People really have no idea how close the Disney studios skirted to bankruptcy for how long. Especially if you only remember them as the media juggernaut they’ve been for the last couple of decades, when everything’s been turning up Disney. I have no idea now how many of the biggest franchises in the world they own now, but I think Walt would have been astounded by the information. Especially if you’d told him about it in 1941, when he was as close to going under as he’d ever get.
Snow White and the Seven Dwarfs had been a phenomenal success. Pinocchio and then Fantasia . . . less so. The studio was running out of money; the staff was going on strike. Walt was desperate. Then as part of Franklin Delano Roosevelt’s Good Neighbor Policy, it was suggested that Walt take a goodwill tour through South America. Walt was a little taken aback by the idea and was adamant that he was not a diplomat. However, when it was suggested that he and a group of people from the studio go through and develop ideas for new films, that interested him. The banks wouldn’t loan him the money, but the government guaranteed it, so off he and a collection of animators, writers, musicians, and so forth went off to Brazil, Argentina, and Chile, with a few side trips on the way home.
How successful the trip was depends, I suppose, on what you think of the finished products—Saludos Amigos and The Three Caballeros.

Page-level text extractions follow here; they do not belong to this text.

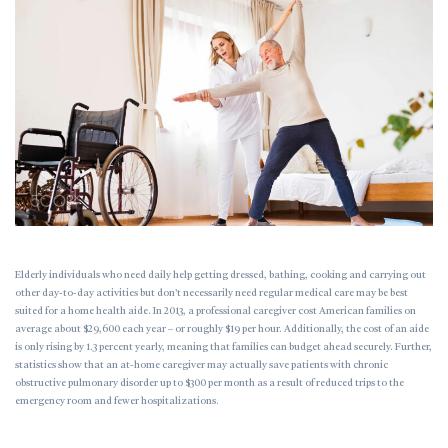
Elderly individuals who need daily help getting dressed, bathing, cooking and carrying out
other day-to-day activities but don’t necessarily need regular medical care may be best
suited for a home health aide. In 2013, a professional caregiver cost American families on
average about $29,600 each year – or roughly $19 per hour. Additionally, the cost of an aide
is only rising by 1.3 percent yearly, meaning that families can budget ahead securely. Further,
statistics show that an at-home caregiver may actually save patients with chronic
obstructive pulmonary disorder up to $300 per month as a result of reduced trips to the
emergency room and fewer hospitalizations.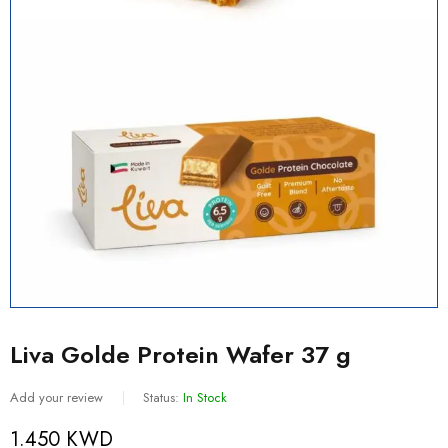
Liva Golde Protein Wafer 37 g
Add your review
Status:
In Stock
1.450
KWD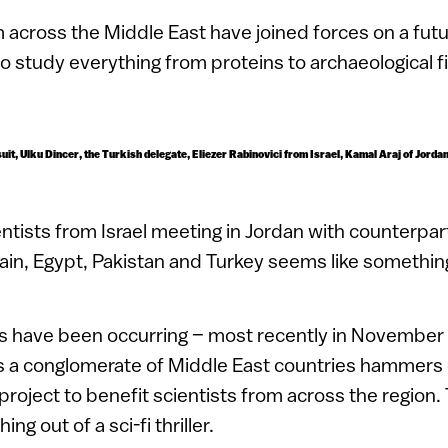
 across the Middle East have joined forces
on a futu
to study everything from proteins to archaeological f
 suit, Ulku Dincer, the Turkish delegate, Eliezer Rabinovici from Israel, Kamal Araj of Jord
entists from Israel meeting in Jordan with counterpa
rain, Egypt, Pakistan and Turkey seems like something
 have been occurring – most recently in November l
s a conglomerate of Middle East countries hammers o
 project to benefit scientists from across the region. 
g out of a sci-fi thriller.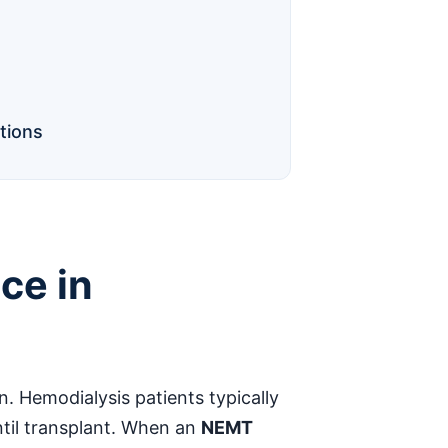
tions
ce in
n. Hemodialysis patients typically
until transplant. When an
NEMT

The documentary itself suggests that the problem is that few of the people who worked on them had been on the trip and therefore really got into the spirit of South America. They wanted to make the movies just like any other Disney films. So there’s Donald Duck hitting on women and Goofy learning how to be a vaquero and so forth. And to the annoyance of the Chilean people, the only segment about their country is about a little plane crossing the Andes.
Walt himself apparently knew that would be a problem. However, he also knew that, if you made a movie just about Chile, people from Argentina or Peru wouldn’t go. And if you made a film about Brazil, people from Uruguay or Ecuador wouldn’t go. And so forth—each country’s people were likely to only go see movies about their own countries. So if you wanted a really successful movie, you made it about all the countries. However, that doesn’t leave much time for any given country, and the animators were so taken with Brazil and found the vaquero culture of Argentina so fascinating that there wasn’t much left.

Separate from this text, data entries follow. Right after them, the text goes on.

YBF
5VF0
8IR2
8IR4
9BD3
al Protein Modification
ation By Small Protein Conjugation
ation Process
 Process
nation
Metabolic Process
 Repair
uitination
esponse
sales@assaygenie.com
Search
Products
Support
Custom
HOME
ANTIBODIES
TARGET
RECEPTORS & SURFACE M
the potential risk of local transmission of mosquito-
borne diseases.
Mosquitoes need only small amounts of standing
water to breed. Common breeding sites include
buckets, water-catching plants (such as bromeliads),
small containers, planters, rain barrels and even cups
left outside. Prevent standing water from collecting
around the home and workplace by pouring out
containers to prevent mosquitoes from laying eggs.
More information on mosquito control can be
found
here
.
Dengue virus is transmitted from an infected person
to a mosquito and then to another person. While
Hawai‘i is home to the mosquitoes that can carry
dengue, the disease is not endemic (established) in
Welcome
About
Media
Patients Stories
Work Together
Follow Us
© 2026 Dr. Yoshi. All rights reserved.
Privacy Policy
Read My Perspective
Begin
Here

What this movie doesn’t really talk about is the strike. It touches on it a little, but only really from Walt’s perspective. And I know this because it’s awfully sunny about working conditions at the studio without mentioning that they were exhausting. From what I’ve read, conditions at Disney could be not unlike conditions at the tech giants; as things approached deadlines, people were pretty well sleeping at their desks. Though unlike at those tech giants, Walt wasn’t exactly a billionaire at the time—I think the studio’s going bankrupt would have bankrupted him personally as well, though I could be wrong.
The documentary is pretty open, though, about the fact that the trip south was an escape from the studio’s problems. Walt didn’t want to deal with the strike, because he felt personally betrayed. I don’t know enough about it to say; I have read things that skirt around the edges, and it sounds as though Walt’s problem was that he thought of the studio as his personal fiefdom and didn’t have a problem with how uneven things were. He thought he could make things as fair or unfair as he wanted and the radical pay disparity was fair because the money went to his best men.

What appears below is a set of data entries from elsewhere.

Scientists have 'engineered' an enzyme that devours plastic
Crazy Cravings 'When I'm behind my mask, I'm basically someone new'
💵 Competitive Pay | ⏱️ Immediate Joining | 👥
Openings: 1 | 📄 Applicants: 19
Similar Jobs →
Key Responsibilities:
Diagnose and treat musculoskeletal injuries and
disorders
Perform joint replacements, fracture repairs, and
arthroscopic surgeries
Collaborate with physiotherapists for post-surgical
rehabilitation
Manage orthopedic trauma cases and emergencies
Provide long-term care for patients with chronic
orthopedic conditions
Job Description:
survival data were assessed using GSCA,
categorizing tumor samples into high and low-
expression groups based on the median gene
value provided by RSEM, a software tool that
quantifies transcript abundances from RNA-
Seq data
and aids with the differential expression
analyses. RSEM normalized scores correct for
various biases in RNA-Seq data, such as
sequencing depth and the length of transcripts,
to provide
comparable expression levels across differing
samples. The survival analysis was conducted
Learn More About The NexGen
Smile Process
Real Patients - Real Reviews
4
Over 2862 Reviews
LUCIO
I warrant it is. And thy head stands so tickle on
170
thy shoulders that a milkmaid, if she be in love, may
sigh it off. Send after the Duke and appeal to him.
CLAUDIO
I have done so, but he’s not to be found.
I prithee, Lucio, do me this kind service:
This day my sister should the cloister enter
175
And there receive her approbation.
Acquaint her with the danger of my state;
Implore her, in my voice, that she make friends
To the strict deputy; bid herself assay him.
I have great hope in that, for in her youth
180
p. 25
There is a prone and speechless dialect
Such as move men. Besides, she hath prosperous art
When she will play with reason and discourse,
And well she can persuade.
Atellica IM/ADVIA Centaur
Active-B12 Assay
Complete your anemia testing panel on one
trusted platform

Though, goodness, the trip made it clear that one of his best “men” was Mary Blair. The movie shows her art and Lee Blair’s from before the trip, and then hers from after the trip, and the art is nearly the same before while hers is radically different after. The trip allowed her to come into her own, which then shaped Disney for decades to come.
Much of the movie is made up of the various letters and diaries from the people who traveled with Disney—they became known as “El Grupo” because bellhops would refer to them as “el grupo Disney” when they were trying to find them. The rest of it is interviews with people from South America, people who have information from the other side. It’s an interesting take, if you’re interested in the personal and political side. If you care about the art, less so.
Apparently, there were a lot of people in South America who believed Walt was a spy, not least because of how much El Grupo’s trip was managed by the various governments involved. However, even more lingering than that is that Walt was cryogenically frozen after his death. We’ve talked about that belief before; it wasn’t just in South America that it’s a popular belief. But the only laugh-out-loud line in the movie is the caption at the end that says he is still not frozen.